Ezra Klein sums it up pretty well and, as far as I can see, he's completely correct:

The crisis is now. It is not six months away. It is not another Supreme Court ruling away from happening. It’s happening now.

Perhaps not to you, not yet. But to others. Real people. We know their names. We know their stories.

The president of the United States is disappearing people to a Salvadoran prison for terrorists. A prison known by its initials — CECOT. A prison built for disappearance. A prison where there is no education or remediation or recreation, because it is a prison that does not intend to release its inhabitants back out into the world. It is a prison where the only way out, in the words of El Salvador’s so-called justice minister, is a coffin.
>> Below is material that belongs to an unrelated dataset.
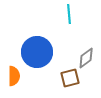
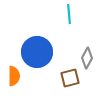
gray diamond: moved 1 px right; rotated 25 degrees counterclockwise
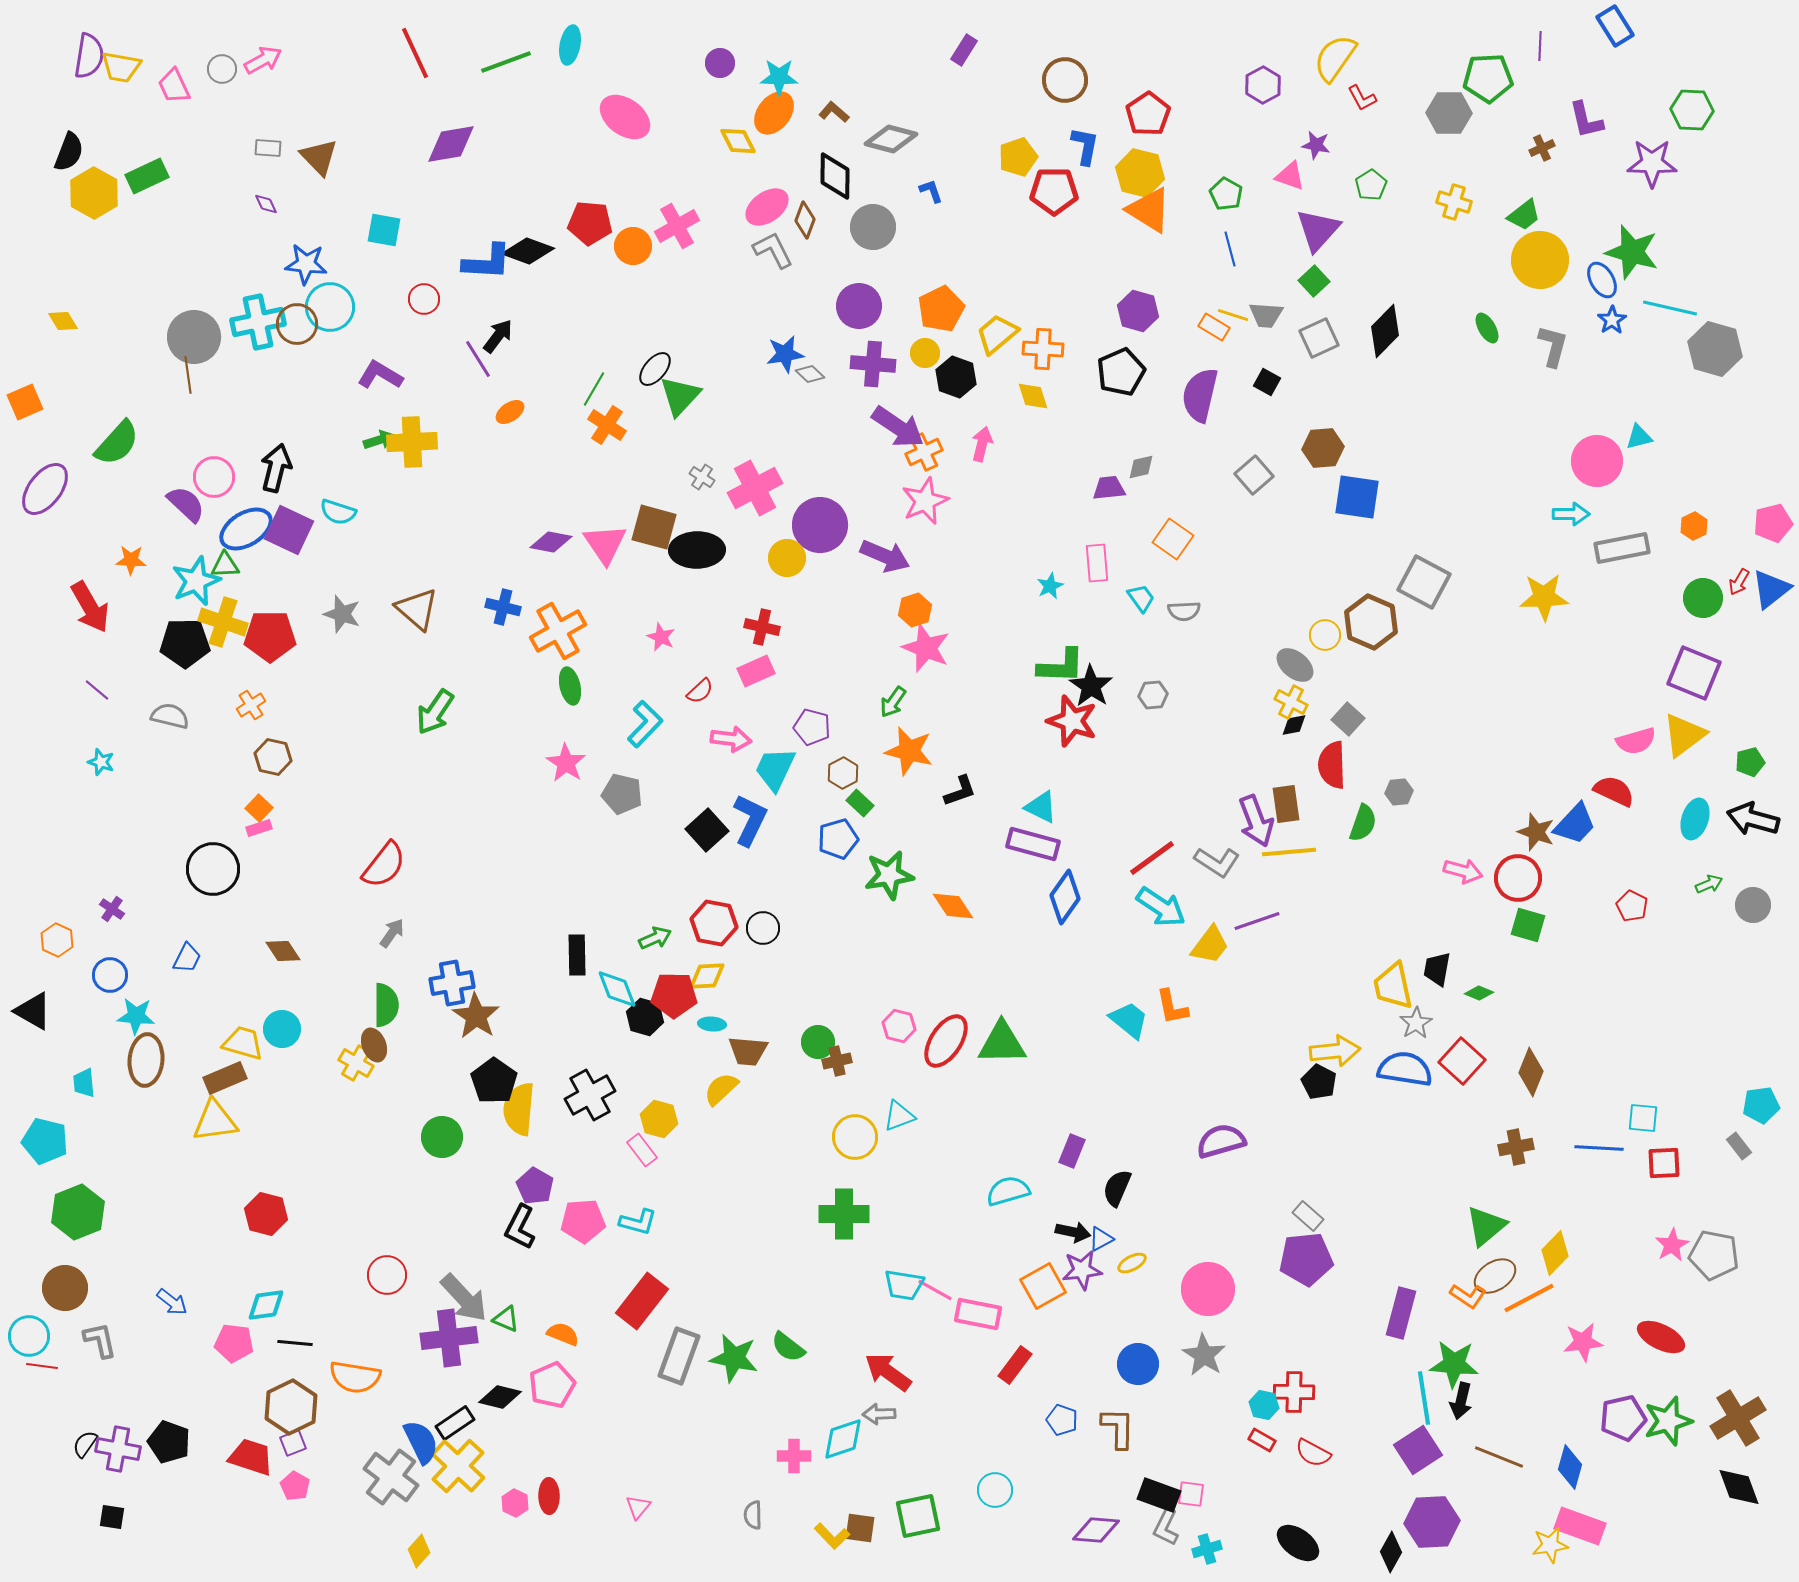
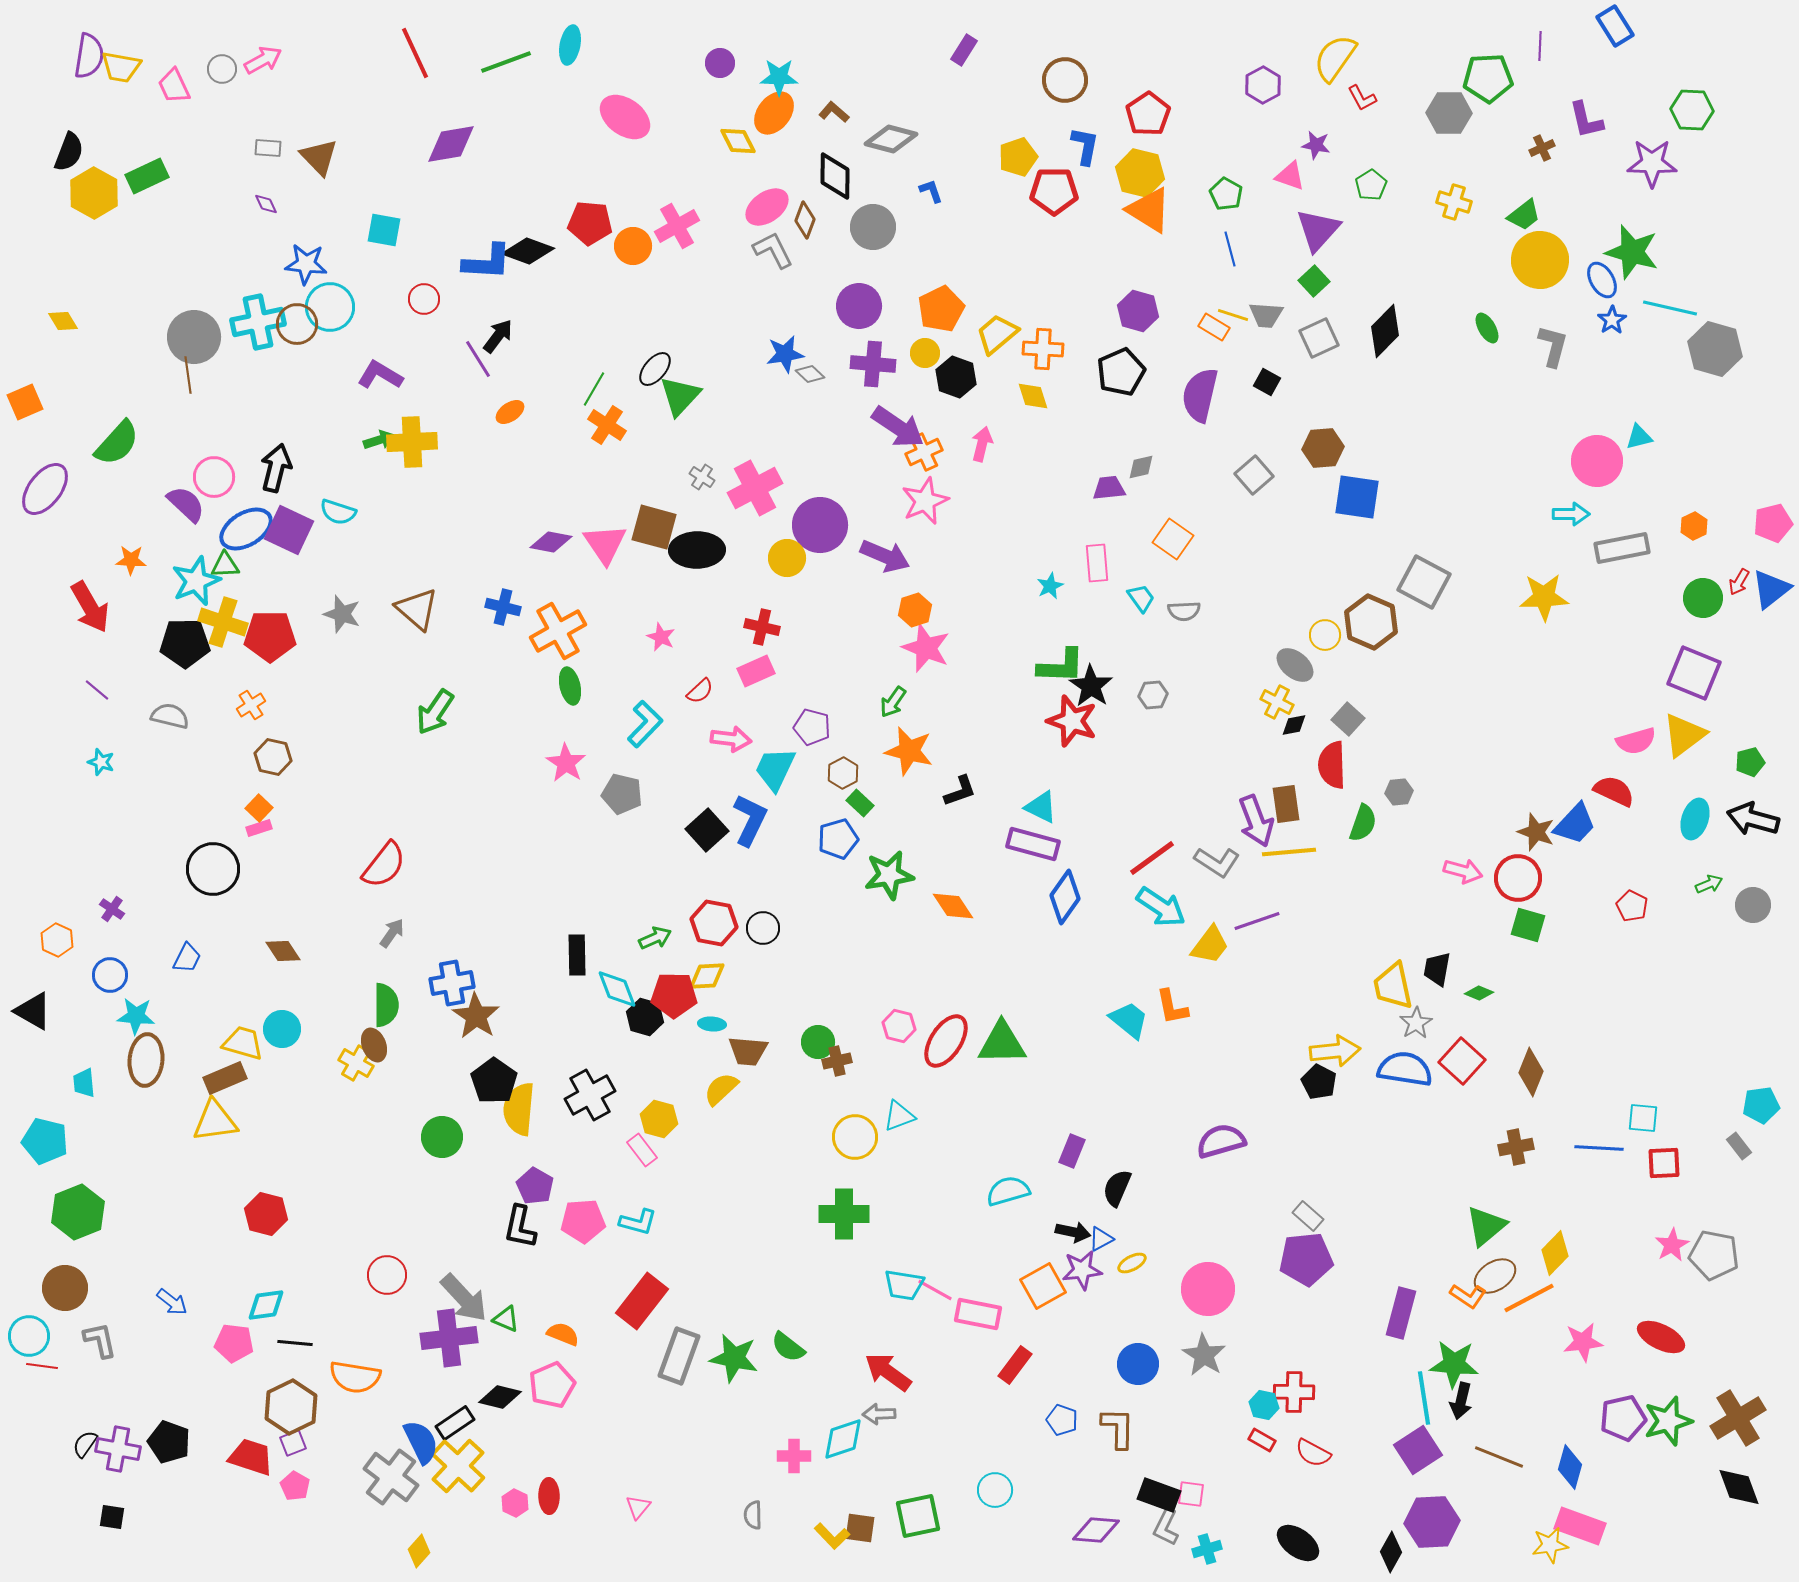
yellow cross at (1291, 702): moved 14 px left
black L-shape at (520, 1227): rotated 15 degrees counterclockwise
On Monday, President Trump said, in the Oval Office, in front of the cameras, sitting next to President Nayib Bukele of El Salvador, that he would like to do this to U.S. citizens, as well.

Archived clip of Donald Trump: If it’s a homegrown criminal, I have no problem. Now, we’re studying the laws right now. Pam is studying. If we can do that, that’s good. And I’m talking about violent people. I’m talking about really bad people. Really bad people. Every bit as bad as the ones coming in.

He told Bukele that he would need to build five more of these prisons because America has so many people Trump wants to send to them….

Why do we need El Salvador’s prisons? We have prisons here. But for the Trump administration, El Salvador’s prisons are the answer to the problem of American law.

The Trump administration holds the view that anyone they send to El Salvador is beyond the reach of American law — they have been disappeared not only from our country but from our system — and from any protection or process that system affords.

In our prisons, prisoners can be reached by our lawyers, by our courts, by our mercy. In El Salvador, they cannot….

Politically, they cannot let Abrego Garcia out, nor any of the other people they sent to CECOT, without due process.

Because what if he was released? What if he returned to the United States? What if he could tell his own story? What if — as seems likely — he has been brutalized and tortured by Trump’s Salvadoran henchmen? Well, he can’t be allowed to tell the American people that….

To the Trump administration, Abrego Garcia [the man wrongfully deported to El Salvador] is not a mistake. He is a liability, and he is a test. A test of their power to do this to anyone. A test of whether the loophole they believe they have found — that if they can get you on a plane, they can hustle you beyond our laws and leave you in the grips of the kind of gulags they wish they had here.

They are not ashamed of this. They are not denying their desire to do it to more people.

This is how dictatorships work. Trump has always been clear about who he is and the kind of power he wants. Now he is using that power.